Sevier County Bancshares, Inc.

June 25, 2021

Page 2

 

In our opinion, the Merger will qualify as a reorganization under Section 368(a) of the Code.

 

We express no opinion on any issue relating to United States federal income tax consequences other than those described herein, or on any issue of any state, local, foreign or other tax laws. Further, our opinion is not binding upon the Internal Revenue Service or the courts, and there is no assurance that the Internal Revenue Service or a court will not take a contrary position. This opinion is expressed as of the date hereof, and we disclaim any undertaking to advise you of any subsequent changes in the matters stated, represented or assumed herein or any subsequent changes in applicable law, rules or regulations or interpretations thereof.

 

The opinion expressed herein is based upon existing statutory, regulatory, and judicial authority, any of which may be changed at any time with retroactive effect, which changes could affect our opinion.

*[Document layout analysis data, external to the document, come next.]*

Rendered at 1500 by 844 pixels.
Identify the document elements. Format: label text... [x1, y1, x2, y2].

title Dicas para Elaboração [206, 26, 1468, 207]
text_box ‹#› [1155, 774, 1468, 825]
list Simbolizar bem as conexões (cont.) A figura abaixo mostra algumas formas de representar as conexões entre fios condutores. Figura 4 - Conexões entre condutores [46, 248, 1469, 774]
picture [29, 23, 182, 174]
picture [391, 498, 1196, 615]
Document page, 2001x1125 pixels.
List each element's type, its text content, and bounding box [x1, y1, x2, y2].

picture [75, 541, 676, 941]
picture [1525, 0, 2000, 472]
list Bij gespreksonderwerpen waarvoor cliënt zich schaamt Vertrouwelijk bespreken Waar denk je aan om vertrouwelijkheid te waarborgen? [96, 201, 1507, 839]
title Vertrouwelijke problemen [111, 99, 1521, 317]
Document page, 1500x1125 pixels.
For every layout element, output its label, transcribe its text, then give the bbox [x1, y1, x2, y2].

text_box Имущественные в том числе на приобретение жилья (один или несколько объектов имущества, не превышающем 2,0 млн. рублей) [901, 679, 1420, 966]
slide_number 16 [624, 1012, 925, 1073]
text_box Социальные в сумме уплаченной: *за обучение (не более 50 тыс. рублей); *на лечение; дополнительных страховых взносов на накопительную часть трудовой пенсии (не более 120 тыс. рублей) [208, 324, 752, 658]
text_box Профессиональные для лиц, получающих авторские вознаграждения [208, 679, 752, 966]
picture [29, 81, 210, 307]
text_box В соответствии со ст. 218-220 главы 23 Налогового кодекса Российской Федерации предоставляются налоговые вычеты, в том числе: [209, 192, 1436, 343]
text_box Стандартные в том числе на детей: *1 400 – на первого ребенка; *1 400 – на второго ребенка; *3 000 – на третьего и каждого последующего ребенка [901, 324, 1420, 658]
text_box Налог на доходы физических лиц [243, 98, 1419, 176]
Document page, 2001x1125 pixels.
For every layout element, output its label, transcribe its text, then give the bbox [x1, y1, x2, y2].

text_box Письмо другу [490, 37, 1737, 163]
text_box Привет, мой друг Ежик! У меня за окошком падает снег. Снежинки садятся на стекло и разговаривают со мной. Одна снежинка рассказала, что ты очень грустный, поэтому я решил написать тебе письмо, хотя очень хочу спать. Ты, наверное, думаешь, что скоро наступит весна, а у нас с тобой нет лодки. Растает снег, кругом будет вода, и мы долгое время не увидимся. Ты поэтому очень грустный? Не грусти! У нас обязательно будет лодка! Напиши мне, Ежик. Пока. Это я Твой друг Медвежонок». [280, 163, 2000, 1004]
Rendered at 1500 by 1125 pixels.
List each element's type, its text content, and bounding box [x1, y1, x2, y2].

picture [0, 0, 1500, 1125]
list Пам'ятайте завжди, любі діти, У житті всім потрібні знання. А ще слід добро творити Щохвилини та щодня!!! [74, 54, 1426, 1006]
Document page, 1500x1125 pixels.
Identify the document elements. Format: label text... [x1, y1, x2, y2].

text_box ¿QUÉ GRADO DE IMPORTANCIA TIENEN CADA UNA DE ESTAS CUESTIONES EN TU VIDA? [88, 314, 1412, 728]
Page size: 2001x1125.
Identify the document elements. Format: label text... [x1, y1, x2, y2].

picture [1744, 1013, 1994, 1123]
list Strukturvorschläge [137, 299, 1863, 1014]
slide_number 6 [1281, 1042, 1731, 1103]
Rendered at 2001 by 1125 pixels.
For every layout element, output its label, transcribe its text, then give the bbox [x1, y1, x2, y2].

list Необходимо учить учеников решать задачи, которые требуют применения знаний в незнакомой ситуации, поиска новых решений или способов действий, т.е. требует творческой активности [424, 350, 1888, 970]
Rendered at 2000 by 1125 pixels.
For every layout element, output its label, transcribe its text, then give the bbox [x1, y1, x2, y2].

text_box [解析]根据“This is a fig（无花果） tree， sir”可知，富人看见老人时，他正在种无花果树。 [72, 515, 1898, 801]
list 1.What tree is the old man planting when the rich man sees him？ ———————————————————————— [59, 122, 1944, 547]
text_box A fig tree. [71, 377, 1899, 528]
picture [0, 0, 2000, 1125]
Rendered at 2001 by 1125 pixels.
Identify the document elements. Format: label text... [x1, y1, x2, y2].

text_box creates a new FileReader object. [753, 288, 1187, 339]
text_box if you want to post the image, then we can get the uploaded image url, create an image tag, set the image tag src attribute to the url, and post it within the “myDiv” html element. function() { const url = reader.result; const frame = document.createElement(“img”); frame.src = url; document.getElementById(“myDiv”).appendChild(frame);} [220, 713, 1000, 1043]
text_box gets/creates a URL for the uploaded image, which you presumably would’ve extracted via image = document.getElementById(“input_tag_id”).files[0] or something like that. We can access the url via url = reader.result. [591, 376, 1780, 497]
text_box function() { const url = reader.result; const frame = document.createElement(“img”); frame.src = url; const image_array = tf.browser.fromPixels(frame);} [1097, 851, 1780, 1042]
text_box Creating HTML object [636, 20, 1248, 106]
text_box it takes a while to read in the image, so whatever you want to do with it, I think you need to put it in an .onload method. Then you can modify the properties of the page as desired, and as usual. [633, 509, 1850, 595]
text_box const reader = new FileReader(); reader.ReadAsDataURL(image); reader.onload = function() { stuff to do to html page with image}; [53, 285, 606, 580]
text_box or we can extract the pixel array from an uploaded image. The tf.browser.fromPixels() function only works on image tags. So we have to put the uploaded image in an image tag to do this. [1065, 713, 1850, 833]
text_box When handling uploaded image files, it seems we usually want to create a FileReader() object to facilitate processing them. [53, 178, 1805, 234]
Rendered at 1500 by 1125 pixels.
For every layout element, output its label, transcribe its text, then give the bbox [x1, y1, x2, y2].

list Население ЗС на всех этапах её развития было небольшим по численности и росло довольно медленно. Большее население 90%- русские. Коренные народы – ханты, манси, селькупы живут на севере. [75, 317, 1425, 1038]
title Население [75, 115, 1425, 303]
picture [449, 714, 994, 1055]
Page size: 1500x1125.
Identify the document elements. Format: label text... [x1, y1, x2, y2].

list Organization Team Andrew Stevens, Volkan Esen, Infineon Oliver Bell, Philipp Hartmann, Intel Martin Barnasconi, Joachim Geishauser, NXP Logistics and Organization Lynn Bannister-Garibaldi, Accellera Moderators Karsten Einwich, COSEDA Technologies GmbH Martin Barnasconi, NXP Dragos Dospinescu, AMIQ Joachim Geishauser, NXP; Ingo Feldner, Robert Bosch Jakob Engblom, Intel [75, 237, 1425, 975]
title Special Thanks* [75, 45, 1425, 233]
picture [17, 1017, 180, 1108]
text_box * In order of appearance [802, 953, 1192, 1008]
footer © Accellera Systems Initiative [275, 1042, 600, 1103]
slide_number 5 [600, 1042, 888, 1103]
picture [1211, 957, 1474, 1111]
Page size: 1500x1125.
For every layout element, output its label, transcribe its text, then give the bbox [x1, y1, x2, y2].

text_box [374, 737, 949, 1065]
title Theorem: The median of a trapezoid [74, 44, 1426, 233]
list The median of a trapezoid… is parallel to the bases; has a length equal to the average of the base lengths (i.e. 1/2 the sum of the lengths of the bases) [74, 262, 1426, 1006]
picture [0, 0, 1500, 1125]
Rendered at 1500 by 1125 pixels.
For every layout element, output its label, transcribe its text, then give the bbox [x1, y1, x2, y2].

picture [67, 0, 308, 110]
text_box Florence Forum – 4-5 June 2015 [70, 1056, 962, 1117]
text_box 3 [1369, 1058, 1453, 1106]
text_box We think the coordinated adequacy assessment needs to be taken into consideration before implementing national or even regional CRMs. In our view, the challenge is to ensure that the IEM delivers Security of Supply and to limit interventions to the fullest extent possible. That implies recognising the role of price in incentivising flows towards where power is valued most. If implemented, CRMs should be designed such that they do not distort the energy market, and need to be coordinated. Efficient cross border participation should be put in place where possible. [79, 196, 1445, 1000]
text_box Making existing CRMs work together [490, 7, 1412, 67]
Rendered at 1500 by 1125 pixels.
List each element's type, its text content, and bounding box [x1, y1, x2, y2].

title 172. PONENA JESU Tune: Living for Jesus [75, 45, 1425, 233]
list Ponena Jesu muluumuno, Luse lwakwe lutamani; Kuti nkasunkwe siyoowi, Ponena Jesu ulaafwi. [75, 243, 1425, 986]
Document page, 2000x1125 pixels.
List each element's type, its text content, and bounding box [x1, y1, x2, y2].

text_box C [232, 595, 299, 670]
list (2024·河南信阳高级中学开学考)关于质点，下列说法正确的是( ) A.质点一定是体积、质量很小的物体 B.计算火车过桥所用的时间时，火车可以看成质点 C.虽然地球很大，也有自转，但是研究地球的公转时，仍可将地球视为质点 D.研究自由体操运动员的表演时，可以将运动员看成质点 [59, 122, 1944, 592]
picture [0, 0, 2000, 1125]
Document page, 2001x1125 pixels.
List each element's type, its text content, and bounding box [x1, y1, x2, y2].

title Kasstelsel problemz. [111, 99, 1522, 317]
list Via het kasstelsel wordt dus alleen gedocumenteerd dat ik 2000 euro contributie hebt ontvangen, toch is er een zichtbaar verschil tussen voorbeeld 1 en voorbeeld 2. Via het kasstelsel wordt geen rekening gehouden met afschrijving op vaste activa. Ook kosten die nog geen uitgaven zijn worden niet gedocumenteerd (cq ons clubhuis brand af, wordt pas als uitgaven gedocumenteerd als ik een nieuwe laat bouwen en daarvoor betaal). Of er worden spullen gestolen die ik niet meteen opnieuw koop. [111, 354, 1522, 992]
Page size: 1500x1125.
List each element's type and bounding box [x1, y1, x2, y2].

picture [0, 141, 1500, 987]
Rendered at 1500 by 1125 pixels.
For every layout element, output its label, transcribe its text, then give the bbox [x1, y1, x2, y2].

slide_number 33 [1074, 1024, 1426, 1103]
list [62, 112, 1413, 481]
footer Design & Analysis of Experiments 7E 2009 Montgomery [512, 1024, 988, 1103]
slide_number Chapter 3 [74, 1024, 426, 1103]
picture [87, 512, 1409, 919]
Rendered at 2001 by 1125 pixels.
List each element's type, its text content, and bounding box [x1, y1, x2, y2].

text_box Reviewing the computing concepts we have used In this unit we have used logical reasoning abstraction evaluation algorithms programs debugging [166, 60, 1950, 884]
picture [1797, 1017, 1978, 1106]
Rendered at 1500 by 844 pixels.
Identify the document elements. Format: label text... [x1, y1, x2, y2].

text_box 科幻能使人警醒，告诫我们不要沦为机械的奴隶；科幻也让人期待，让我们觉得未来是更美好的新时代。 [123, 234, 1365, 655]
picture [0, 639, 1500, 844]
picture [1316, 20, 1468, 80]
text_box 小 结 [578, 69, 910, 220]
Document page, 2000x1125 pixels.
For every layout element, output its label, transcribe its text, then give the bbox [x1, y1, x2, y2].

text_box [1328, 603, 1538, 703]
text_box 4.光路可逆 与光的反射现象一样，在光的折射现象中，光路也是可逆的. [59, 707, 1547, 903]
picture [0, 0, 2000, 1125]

Our opinion is limited to the tax matters specifically covered hereby, and we have not been asked to address, nor have we addressed, any other tax consequences of the Merger or any other transactions.

 

The opinion expressed herein is based upon the Code, Treasury Regulations (including Temporary and Proposed Regulations) promulgated thereunder, existing judicial authority, and current administrative rulings and procedures issued by the Internal Revenue Service and the judicial and administrative interpretations thereof, each as published as of the date hereof, all of which are subject to change, with or without retroactive effect, by legislation, administrative action, or judicial decisions. In addition, our opinion is based solely on the documents that we have examined, the additional information that we have obtained, and the statements contained in the Representation Letters. Our opinion cannot be relied upon if any of the facts pertinent to the federal income tax treatment of the Merger stated in such documents or in such additional information is, or later becomes, inaccurate, or if any of the statements contained in the Representation Letters are, or later become, inaccurate. This opinion is expressed as of the date hereof, and we are under no obligation to supplement or revise our opinion to reflect any changes (including changes that have retroactive effect) (i) in applicable law or (ii) that would cause any statement, representation, or assumption herein to be no longer accurate.

 

Sevier County Bancshares, Inc.

June 25, 2021

Page 3

 

This opinion is being delivered to you solely for the purpose of being included as an exhibit to the Registration Statement and it is not to be relied on for any other purpose without our prior written consent. To the end, we hereby consent to the filing of this opinion with the Securities and Exchange Commission as an exhibit to the Registration Statement and to the reference to our firm under the heading “Material U.S. Federal Income Tax Consequences.” In giving such consent, we do not thereby admit that we are in a category of persons whose consent is required under Section 7 of the Securities Act of 1933, as amended, or the rules and regulations thereunder.